Muscular Movement Conclusion
(1) The simplest muscular movement involves a coordination of muscles.
- The simplest muscular movement is a muscular complex.
- It is wrong to infer the unity of a movement as based upon the physiological unity of muscular action.
- With the arm in certain positions, a simple straight-line movement of the hand may necessitate movement of the entire muscular system of the arm.
(2) The smallest movement has some ''spread.''
Force of Movement
The greater the force of the movement, the greater is the spread of muscular activity.
Every voluntary movement made requires some arm position.
Every arm position requires its muscular setting.
We cannot speak of a definite movement without fixing both its extent and its force.
A pianissimo finger-stroke through two inches has a different muscular reaction than the same finger-stroke producing a forte tone.

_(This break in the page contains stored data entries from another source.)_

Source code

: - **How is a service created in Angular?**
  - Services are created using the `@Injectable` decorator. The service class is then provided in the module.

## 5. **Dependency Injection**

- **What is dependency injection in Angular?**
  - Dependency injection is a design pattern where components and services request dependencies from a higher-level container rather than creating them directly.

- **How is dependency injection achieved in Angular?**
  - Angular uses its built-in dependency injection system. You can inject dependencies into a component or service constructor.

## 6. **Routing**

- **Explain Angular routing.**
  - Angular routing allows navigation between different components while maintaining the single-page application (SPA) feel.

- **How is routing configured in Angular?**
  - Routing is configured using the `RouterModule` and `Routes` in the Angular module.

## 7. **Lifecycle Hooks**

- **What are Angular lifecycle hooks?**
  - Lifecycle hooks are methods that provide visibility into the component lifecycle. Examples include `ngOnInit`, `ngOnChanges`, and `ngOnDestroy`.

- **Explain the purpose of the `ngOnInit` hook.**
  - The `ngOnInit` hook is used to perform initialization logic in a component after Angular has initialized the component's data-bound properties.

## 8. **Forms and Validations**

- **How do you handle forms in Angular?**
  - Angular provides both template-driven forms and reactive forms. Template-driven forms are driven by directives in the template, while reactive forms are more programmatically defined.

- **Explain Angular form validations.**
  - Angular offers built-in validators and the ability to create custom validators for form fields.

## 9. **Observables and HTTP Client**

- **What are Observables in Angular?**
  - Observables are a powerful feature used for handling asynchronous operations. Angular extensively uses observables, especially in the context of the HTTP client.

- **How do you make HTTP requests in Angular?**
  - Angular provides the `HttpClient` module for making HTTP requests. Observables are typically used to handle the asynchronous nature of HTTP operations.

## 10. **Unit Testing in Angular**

(3) Equal and opposite spatial movements do not necessarily mean correspondingly equal and opposite muscular movements.
- Raising the arm requires more energy than lowering it.
- Forearm supination covers a wider force range than forearm pronation.
- The supinators are more powerful than the pronators.
- Finger adduction is easier than finger abduction.
- The fully adducted position (fingers side by side) is the position of normal rest.
- The previous statements imply that equal muscular effort produced unequal forces.
(4) The size and strength of a muscule depends upon its function.
- The most powerful muscles of the upper limb are found in the back and chest.
- The next most powerful muscle is the shoulder.
- The next most powerful muscle is the upper-arm, forearm, and the weakest in the hand.
(5) The more extended or forceful a movement is, the more necessary is the activity of the large muscles.
- This is a corollary to the second conclusion on the ''spread'' of muscular activity.
- In an extended movement a large amplitude must be covered.
This amplitude depends upon the movements of the large anatomical appendages (whole arm or forearm).
- For any movement, a certain amount of firmness must be present to permit the necessary joints to act as fixed fulcra.
- To maintain the fixed fulcra, large muscles will also be needed.
(6) Absence of motion does not necessarily mean absence of muscular activity.
- The two forces acting in opposite directions upon the same point will not produce motion at this point.
- Forces will nevertheless be acting at this point.
- Antagonistic muscular groups can act equally upon a joint.
- Setting the joint in a fixed position but not producing any motion at that joint is an example of two forces acting upon a point with no motion.
(7) No muscle is limited to the production of a single movement.
- A muscle has a primary function and always a secondary or tertiary function.
- Each muscle is the chief factor in a certain type of movement.
- As this type of movement gradually changes into other types of movement, the muscle continues to act in a continuously decreasing degree.
(8) Many movements of translation are produced by movements of rotation.
- The hand may move in a horizontal plane by rotation of the upper arm.
- The straight finger stroke may result from flexion in the hand knuckle combined with opposite extension at the interphalangeal joints.